In the context of a close corporation, courts have discretion to construe a derivative cause of action as a direct claim if doing so “will not (i) unfairly expose the corporation or the defendants to a multiplicity of actions, (ii) materially prejudice the interests of creditors of the corporation, or (iii) interfere with a fair distribution of the recovery among all interested persons.” Those principles come from the American Law Institute’s Principles of Corporate Governance, which were derived from a Ninth Circuit case.
Applying those concepts, Judge Geiger concluded that plaintiff’s claims that defendant failed to contribute his proper share to the debts and liabilities of the entity, in breach of an alleged agreement between the parties and in alleged violation of the duty of good faith and fair dealing, were direct claims. Plaintiff (unlike the corporation) was a party to the alleged agreement and thus had standing.
But claims of mismanagement, conversion, and fraud were derivative claims. They “concern [the corporation’s] assets and operations rather than plaintiff as an individual.” Those claims were captured by plaintiff’s claim for breach of fiduciary duty, which Judge Geiger observed has been considered to be a derivative claim “unless the injury to shares is distinct.”

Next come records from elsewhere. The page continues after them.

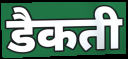
डैकती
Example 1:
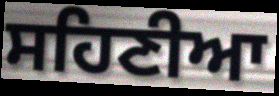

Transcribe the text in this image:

ਸਹਿਣੀਆ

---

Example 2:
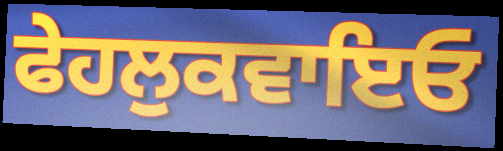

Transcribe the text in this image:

ਫੇਹਲੁਕਵਾਇਓ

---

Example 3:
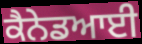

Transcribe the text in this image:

ਕੈਨੇਡਆਈ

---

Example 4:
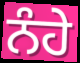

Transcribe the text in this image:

ਨੰਹੇ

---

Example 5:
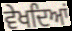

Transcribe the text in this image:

ਵੇਖਦਿਆਂ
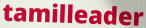
tamilleader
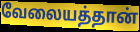
வேலையத்தான்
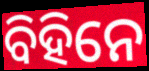
ବିହିନେ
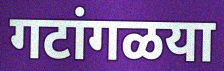
गटांगळया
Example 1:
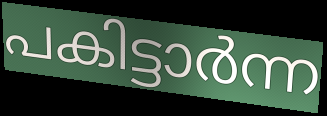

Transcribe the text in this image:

പകിട്ടാർന്ന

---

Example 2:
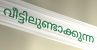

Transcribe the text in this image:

വീട്ടിലുണ്ടാക്കുന്ന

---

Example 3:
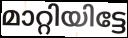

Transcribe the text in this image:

മാറ്റിയിട്ടേ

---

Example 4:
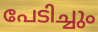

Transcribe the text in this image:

പേടിച്ചും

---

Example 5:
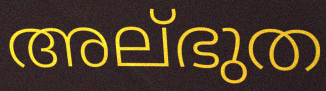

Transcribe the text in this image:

അല്ഭുത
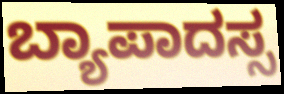
ಬ್ಯಾಪಾದಸ್ಸ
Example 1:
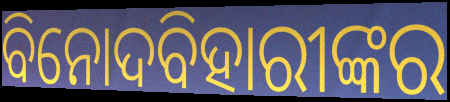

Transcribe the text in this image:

ବିନୋଦବିହାରୀଙ୍କର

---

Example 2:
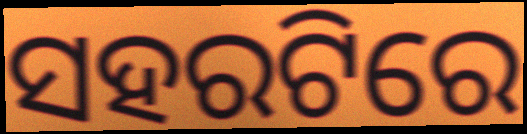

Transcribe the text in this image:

ସହରଟିରେ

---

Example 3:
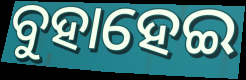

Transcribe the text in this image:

ବୁହାହେଇ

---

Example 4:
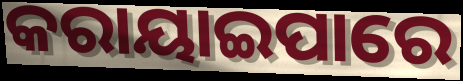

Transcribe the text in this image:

କରାୟାଇପାରେ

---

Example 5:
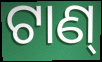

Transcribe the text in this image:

ଟାଣ୍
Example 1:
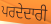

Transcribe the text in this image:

ਪਰਦੇਦਾਰੀ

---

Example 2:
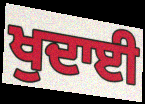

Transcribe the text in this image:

ਖੁਦਾਈ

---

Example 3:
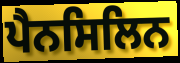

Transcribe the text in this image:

ਪੈਨਸਿਲਿਨ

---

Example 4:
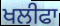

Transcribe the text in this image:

ਖਲੀਫਾ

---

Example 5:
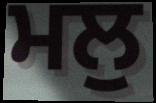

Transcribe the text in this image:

ਮਲੁ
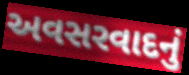
અવસરવાદનું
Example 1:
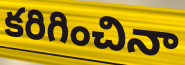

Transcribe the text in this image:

కరిగించినా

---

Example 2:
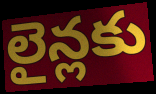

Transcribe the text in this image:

లైన్లకు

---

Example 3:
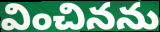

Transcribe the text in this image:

వించినను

The panel was unable to determine whether treating the derivative claims as direct claims would create prejudice to creditors of the corporation. Accordingly, the court affirmed dismissal of the claims determined to be derivative, but remanded for further proceedings on the claims found to be direct.
Finally, Judge Geiger rejected plaintiff’s argument that decisions in his favor on threshold motions to dismiss were the law of the case and could not be revisited. He stated that those decisions were interlocutory, and decided only that plaintiff’s allegations were sufficient to be allowed to proceed further. The evidence offered at trial was not available at the pleading stage, and law of the case does not control a subsequent proceeding where there is “substantially different evidence.”
This is a murky region of the law. But Judge Geiger’s opinion should help everyone find their way through this area more easily.